▸ **DIRECTIONS**:
Make an exact copy of all the records, one that contains none of the pictures.

Dataset entries
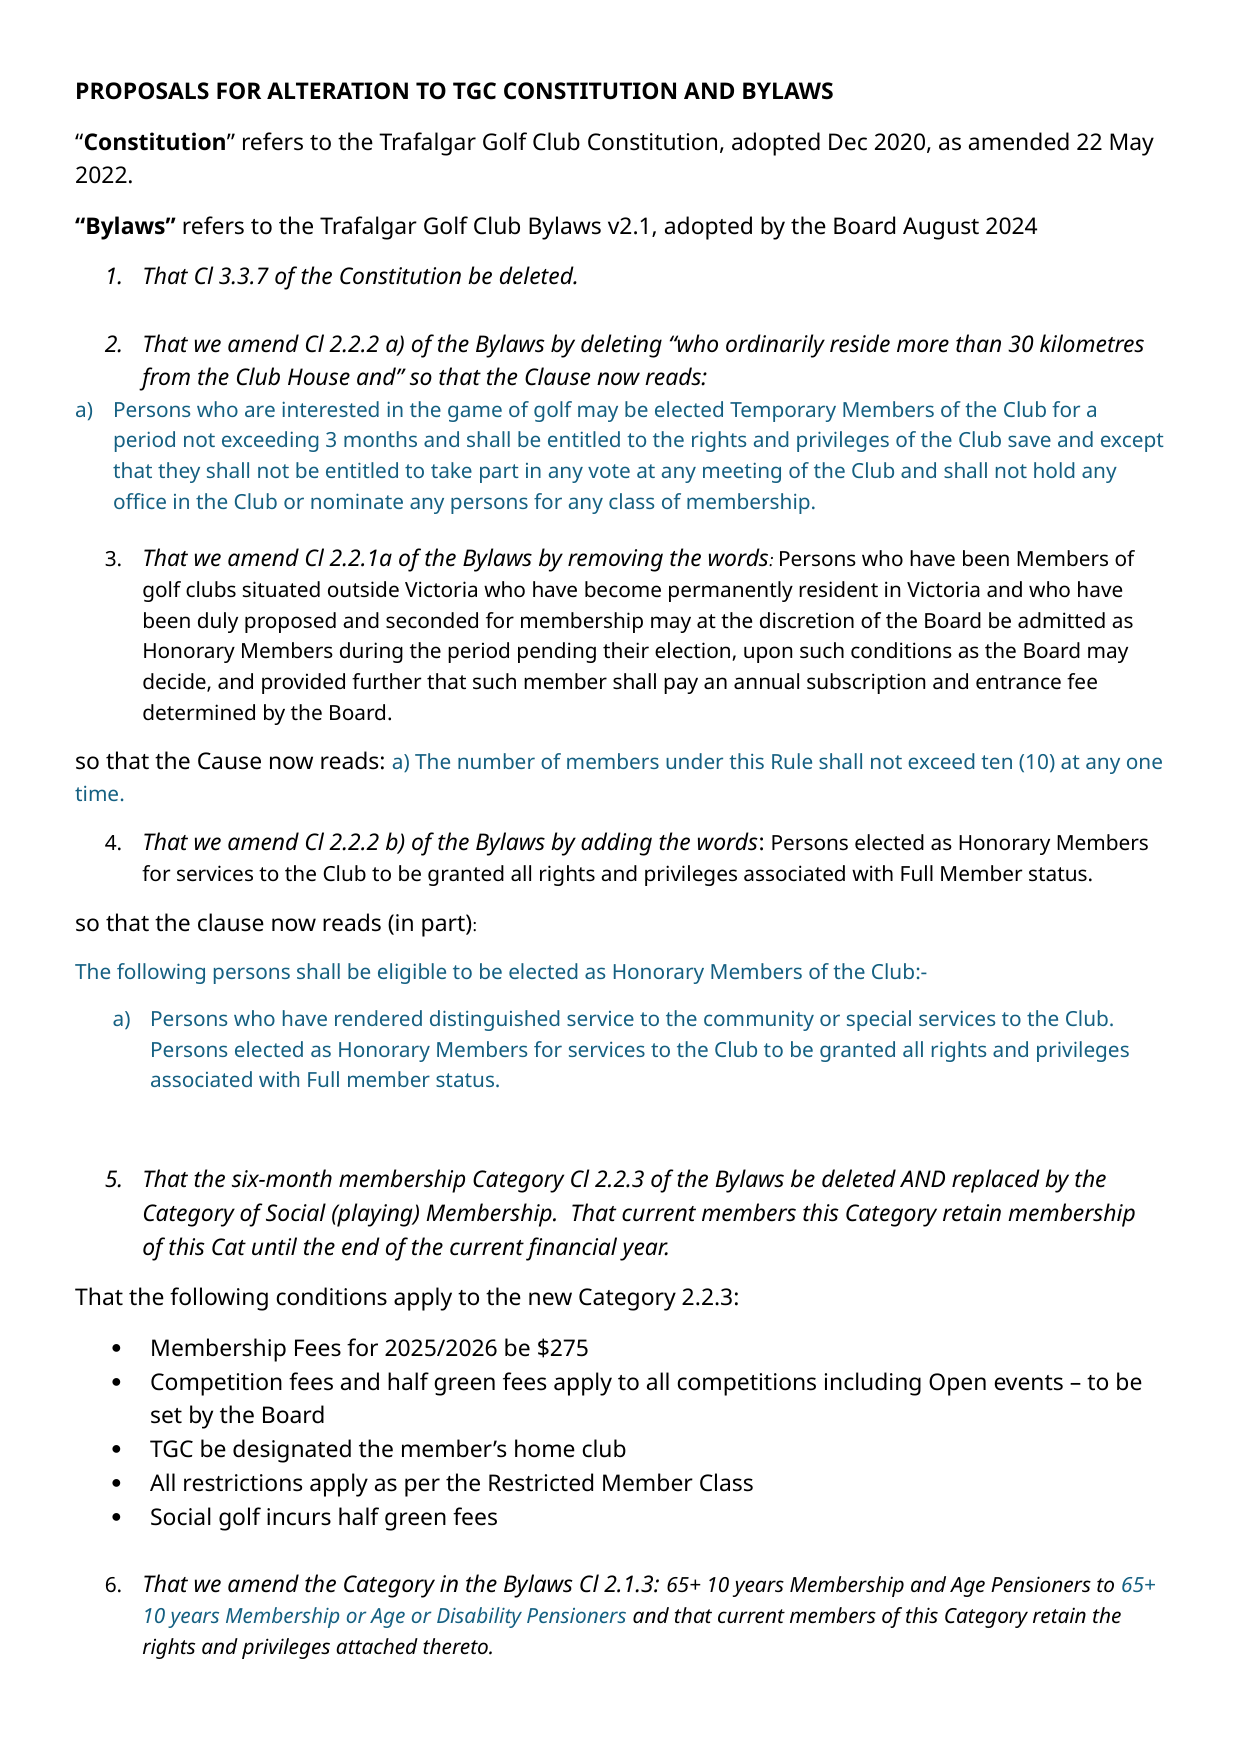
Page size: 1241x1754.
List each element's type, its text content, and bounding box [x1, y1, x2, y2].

list That we amend Cl 2.2.1a of the Bylaws by removing the words: Persons who have been Members of golf clubs situated outside Victoria who have become permanently resident in Victoria and who have been duly proposed and seconded for membership may at the discretion of the Board be admitted as Honorary Members during the period pending their election, upon such conditions as the Board may decide, and provided further that such member shall pay an annual subscription and entrance fee determined by the Board. [104, 542, 1165, 726]
list All restrictions apply as per the Restricted Member Class [112, 1467, 1165, 1498]
list That Cl 3.3.7 of the Constitution be deleted. [104, 260, 1165, 291]
text The following persons shall be eligible to be elected as Honorary Members of the Club:- [75, 957, 1165, 986]
list Persons who are interested in the game of golf may be elected Temporary Members of the Club for a period not exceeding 3 months and shall be entitled to the rights and privileges of the Club save and except that they shall not be entitled to take part in any vote at any meeting of the Club and shall not hold any office in the Club or nominate any persons for any class of membership. [75, 395, 1165, 515]
list Social golf incurs half green fees [112, 1500, 1165, 1532]
list That the six-month membership Category Cl 2.2.3 of the Bylaws be deleted AND replaced by the Category of Social (playing) Membership. That current members this Category retain membership of this Cat until the end of the current financial year. [104, 1163, 1165, 1262]
list That we amend the Category in the Bylaws Cl 2.1.3: 65+ 10 years Membership and Age Pensioners to 65+ 10 years Membership or Age or Disability Pensioners and that current members of this Category retain the rights and privileges attached thereto. [104, 1568, 1165, 1660]
text That the following conditions apply to the new Category 2.2.3: [75, 1281, 1165, 1312]
list Persons who have rendered distinguished service to the community or special services to the Club. Persons elected as Honorary Members for services to the Club to be granted all rights and privileges associated with Full member status. [112, 1004, 1165, 1094]
text PROPOSALS FOR ALTERATION TO TGC CONSTITUTION AND BYLAWS [75, 75, 1165, 106]
text so that the Cause now reads: a) The number of members under this Rule shall not exceed ten (10) at any one time. [75, 745, 1165, 807]
list That we amend Cl 2.2.2 a) of the Bylaws by deleting “who ordinarily reside more than 30 kilometres from the Club House and” so that the Clause now reads: [104, 327, 1165, 392]
text “Constitution” refers to the Trafalgar Golf Club Constitution, adopted Dec 2020, as amended 22 May 2022. [75, 125, 1165, 190]
text so that the clause now reads (in part): [75, 907, 1165, 938]
list That we amend Cl 2.2.2 b) of the Bylaws by adding the words: Persons elected as Honorary Members for services to the Club to be granted all rights and privileges associated with Full Member status. [104, 826, 1165, 888]
list Membership Fees for 2025/2026 be $275 [112, 1332, 1165, 1363]
list TGC be designated the member’s home club [112, 1433, 1165, 1464]
text “Bylaws” refers to the Trafalgar Golf Club Bylaws v2.1, adopted by the Board August 2024 [75, 209, 1165, 241]
list Competition fees and half green fees apply to all competitions including Open events – to be set by the Board [112, 1365, 1165, 1430]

▸ **SOLUTION FOR THIS PROBLEM**:
Page size: 1241x1754.
List each element's type, its text content, and bounding box [x1, y1, x2, y2].

list That we amend Cl 2.2.1a of the Bylaws by removing the words: Persons who have been Members of golf clubs situated outside Victoria who have become permanently resident in Victoria and who have been duly proposed and seconded for membership may at the discretion of the Board be admitted as Honorary Members during the period pending their election, upon such conditions as the Board may decide, and provided further that such member shall pay an annual subscription and entrance fee determined by the Board. [104, 542, 1165, 726]
list All restrictions apply as per the Restricted Member Class [112, 1467, 1165, 1498]
list That Cl 3.3.7 of the Constitution be deleted. [104, 260, 1165, 291]
text The following persons shall be eligible to be elected as Honorary Members of the Club:- [75, 957, 1165, 986]
list Persons who are interested in the game of golf may be elected Temporary Members of the Club for a period not exceeding 3 months and shall be entitled to the rights and privileges of the Club save and except that they shall not be entitled to take part in any vote at any meeting of the Club and shall not hold any office in the Club or nominate any persons for any class of membership. [75, 395, 1165, 515]
list Social golf incurs half green fees [112, 1500, 1165, 1532]
list That the six-month membership Category Cl 2.2.3 of the Bylaws be deleted AND replaced by the Category of Social (playing) Membership. That current members this Category retain membership of this Cat until the end of the current financial year. [104, 1163, 1165, 1262]
list That we amend the Category in the Bylaws Cl 2.1.3: 65+ 10 years Membership and Age Pensioners to 65+ 10 years Membership or Age or Disability Pensioners and that current members of this Category retain the rights and privileges attached thereto. [104, 1568, 1165, 1660]
text That the following conditions apply to the new Category 2.2.3: [75, 1281, 1165, 1312]
list Persons who have rendered distinguished service to the community or special services to the Club. Persons elected as Honorary Members for services to the Club to be granted all rights and privileges associated with Full member status. [112, 1004, 1165, 1094]
text PROPOSALS FOR ALTERATION TO TGC CONSTITUTION AND BYLAWS [75, 75, 1165, 106]
text so that the Cause now reads: a) The number of members under this Rule shall not exceed ten (10) at any one time. [75, 745, 1165, 807]
list That we amend Cl 2.2.2 a) of the Bylaws by deleting “who ordinarily reside more than 30 kilometres from the Club House and” so that the Clause now reads: [104, 327, 1165, 392]
text “Constitution” refers to the Trafalgar Golf Club Constitution, adopted Dec 2020, as amended 22 May 2022. [75, 125, 1165, 190]
text so that the clause now reads (in part): [75, 907, 1165, 938]
list That we amend Cl 2.2.2 b) of the Bylaws by adding the words: Persons elected as Honorary Members for services to the Club to be granted all rights and privileges associated with Full Member status. [104, 826, 1165, 888]
list Membership Fees for 2025/2026 be $275 [112, 1332, 1165, 1363]
list TGC be designated the member’s home club [112, 1433, 1165, 1464]
text “Bylaws” refers to the Trafalgar Golf Club Bylaws v2.1, adopted by the Board August 2024 [75, 209, 1165, 241]
list Competition fees and half green fees apply to all competitions including Open events – to be set by the Board [112, 1365, 1165, 1430]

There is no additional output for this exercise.